▶ [TASK ITEM]
In the listing below, swap every occurrence of "Person at" for "Individual at" and reproduce all of its lines with no other changes. Leave the pictures out of your answer.
START RECORDS FOR THIS EXERCISE
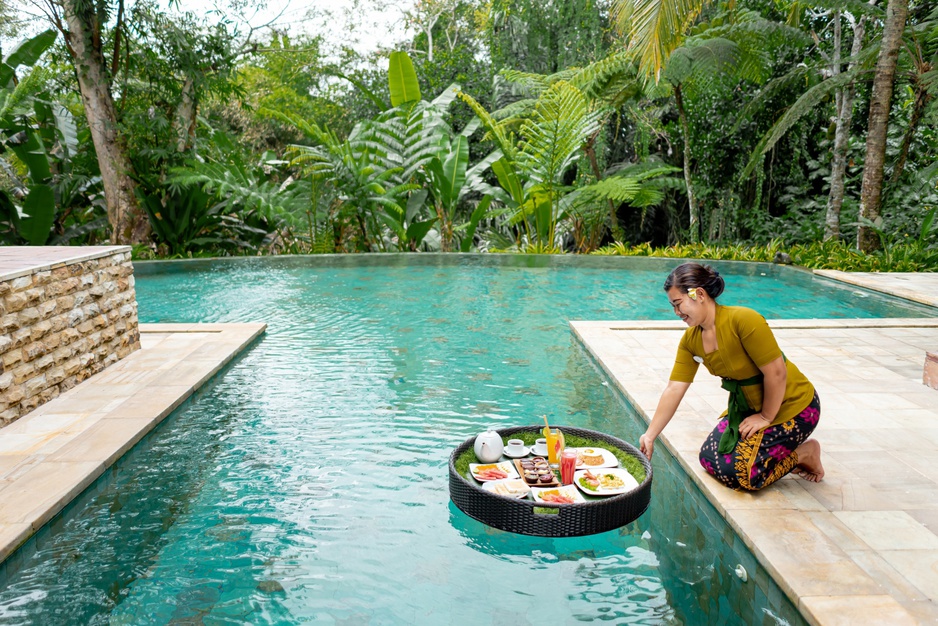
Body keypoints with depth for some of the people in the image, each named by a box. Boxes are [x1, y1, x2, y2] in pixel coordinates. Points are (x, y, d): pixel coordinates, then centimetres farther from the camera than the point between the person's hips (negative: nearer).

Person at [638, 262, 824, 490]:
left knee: (737, 472, -15)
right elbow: (673, 390, -6)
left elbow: (776, 373, -25)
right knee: (709, 457, 4)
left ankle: (804, 452, 7)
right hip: (747, 406, 8)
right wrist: (649, 436, -10)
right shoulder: (690, 339, -5)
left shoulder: (743, 320, -29)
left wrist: (766, 417, -12)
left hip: (790, 406, -8)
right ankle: (782, 449, 19)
END RECORDS FOR THIS EXERCISE
▶ [ANSWER BOX]
Body keypoints with depth for some of the people in the image, each named by a box. Boxes are [x1, y1, x2, y2] in pixel coordinates. Points are (x, y, d): pixel coordinates, then centimetres farther from the camera than the point between the person's hips (negative: nearer).

Individual at [638, 262, 824, 490]:
left knee: (737, 472, -15)
right elbow: (673, 390, -6)
left elbow: (776, 373, -25)
right knee: (709, 457, 4)
left ankle: (804, 452, 7)
right hip: (747, 406, 8)
right wrist: (649, 436, -10)
right shoulder: (690, 339, -5)
left shoulder: (743, 320, -29)
left wrist: (766, 417, -12)
left hip: (790, 406, -8)
right ankle: (782, 449, 19)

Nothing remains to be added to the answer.